Mitsuko Kuroda (Non) wanita 31 tahun dengan paras manis, pada dasarnya tidak ada alasan baginya untuk kesulitan saat berurusan dengan percintaan, sayangnya dia justru menciptakan masalahnya sendiri. Mitsuko adalah wanita dengan karir sebagai karyawan kantoran, mengantarkan minum kepada tamu merupakan satu-satunya pekerjaan di kantor yang ia suka, tugas yang kemudian membuatnya bisa berkenalan  dengan pria pemalu bernama Tada (Kento Hayashi), seorang sales yang lebih muda darinya. Ada tatapan yang berbeda dari Tada kepada Mitsuko, tapi celakanya bagi Mitsuko itu tidak ia anggap sebagai sinyal dari Tada sehingga pintu masuk tertutup.
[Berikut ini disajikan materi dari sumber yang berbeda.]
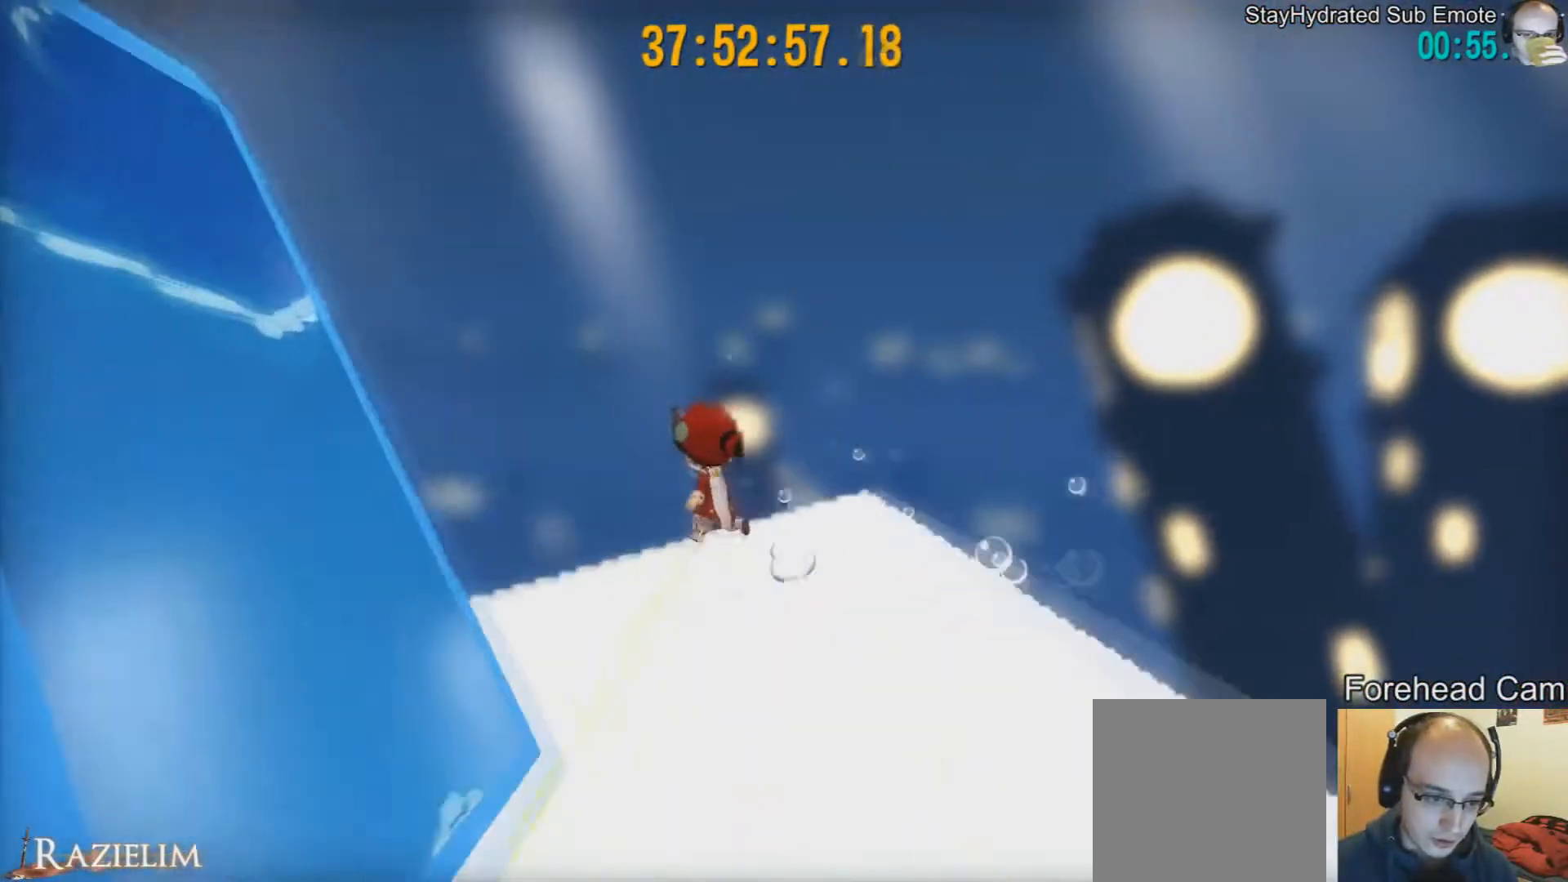
{"buttons": [], "left_stick": "up-left", "right_stick": "center", "events": [[125, "right_stick", "center"]]}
Berbeda dengan Nozomi (Asami Usuda), rekan kerjanya yang tidak malu to be the first to take action, Mitsuko yang tidak yakin dengan dirinya sendiri itu bahkan bertanya pada A (Tomoya Nakamura) bagaimana cara membuat agar dirinya tampak lebih likeable. A sendiri merupakan alasan mengapa Mitsuko menikmati kehidupan lajangnya, karena dia merasa memiliki konselor di dalam pikirannya, her other self. Ya, setiap kali Mitsuko tidak tahu apa yang harus dia lakukan maka "A" memberinya jawaban yang benar sehingga membuat Mitsuko merasa ia tidak butuh orang lain di dalam hidupnya selain “A”.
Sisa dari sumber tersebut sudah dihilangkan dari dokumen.